Disease Prevention On Commercial Farms

Q: Are hens given antibiotics? Are there antibiotics in my eggs?

A: Egg farmers are committed to producing safe, high-quality eggs and keeping their hens healthy and free from disease. Egg farms may use a limited number of FDA-approved antibiotics, provided they comply with FDA guidelines for usage. These FDA regulations also are designed to assure antibiotic residues are not passed to eggs.

Due to the effective use of vaccines and on-farm disease prevention, only a small percentage of egg-laying flocks ever receive antibiotics. If they do, it is usually under supervision of a veterinarian and only for a short time to treat a specific disease or to prevent a recurring disease.

It’s important to know eggs can only be labeled as antibiotic-free if egg farmers choose not to use any antibiotics in feed or water as the pullets (young hens) are growing or when hens are laying eggs. Certified organic eggs must be antibiotic-free by regulation.

Q: What measures do farms use to prevent spread of AI?

A: America’s egg farmers are vigilant in keeping their flocks free from disease and assuring the safety of eggs and egg products provided for customers.

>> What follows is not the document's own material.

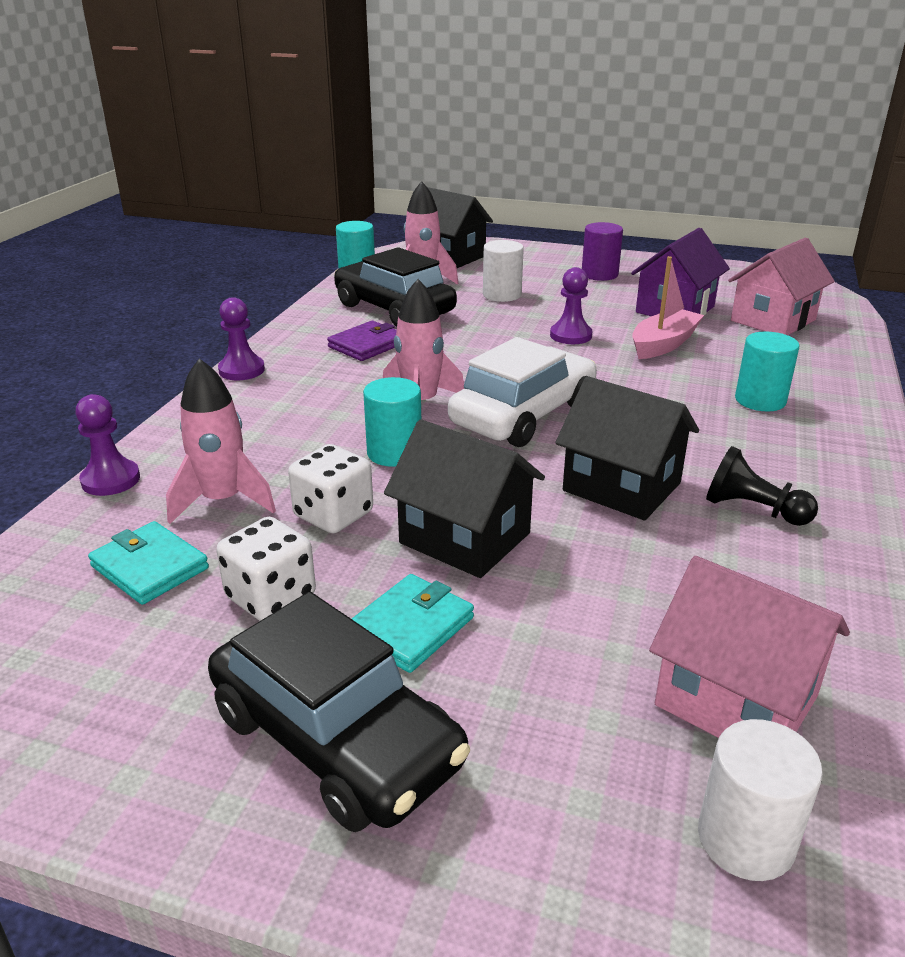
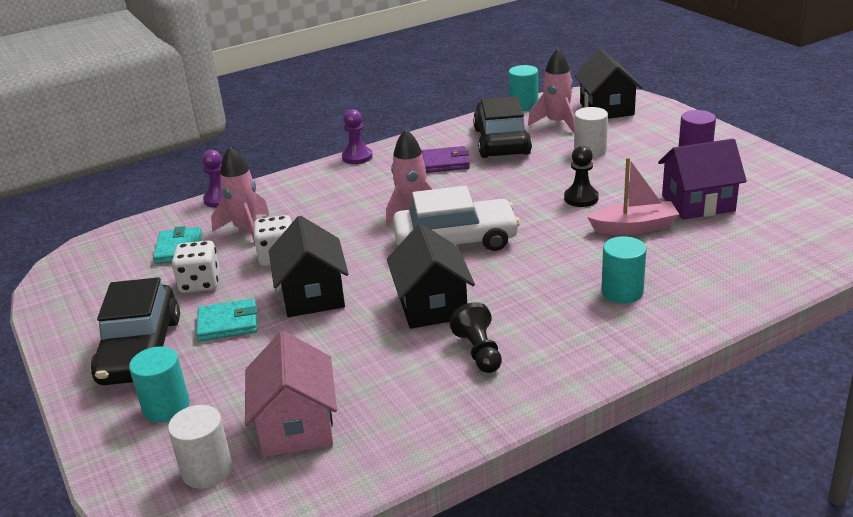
camera: 45 degrees right, 0 degrees up
(394, 453) = (353, 236): turquoise cylinder -> turquoise cylinder (166, 407)
(570, 335) = (581, 198): purple pawn -> black pawn
(773, 320) = (762, 238): pink house -> none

Egg farmers employ a number of rigorous biosecurity guidelines, including, but not limited to:

  • Restricting on-farm access to essential employees only;

  • Following on-farm disinfecting procedures such as the use of foot baths;

  • Housing hens indoors to prevent access to wild birds and waterfowl;

  • Limiting movement between farm operations;

  • Requiring protective gear be used at all times for anyone who enters egg farms; and

  • Working closely with animal health experts and veterinarians to monitor flocks.

Q: Can I catch AI from the eggs or meat I eat?

A: No. Avian influenza can’t be transmitted through safely handled and properly cooked eggs, chicken or turkey. As a reminder, however, all eggs, chicken and turkey should be cooked thoroughly and at the recommended temperatures to reduce the risk of food-borne illnesses. To learn more about cooking and handling eggs, visit USDA’s food safety question and answer page.

Q: Is AI a risk to public health?

A: The identified strains found on commercial egg and turkey farms have not affected the health of any humans and are not considered a risk to public health.

Q: Is there AI on egg farms?

A: Yes, there have been positive findings of AI on commercial egg farms. Egg farmers work diligently to care for their flocks and prevent the disease from entering their farms.

Q: As a consumer, what should I know about the recent identification of avian influenza (AI)?

A: America’s egg farmers understand and share consumers’ concerns about AI. Together with turkey and chicken producers, egg farmers have put comprehensive measures in place to limit the spread of avian influenza.

Q: What is avian influenza?

A: Avian influenza (AI), a virus commonly known as the bird flu, is an infectious disease of birds caused by type A strains of the influenza virus.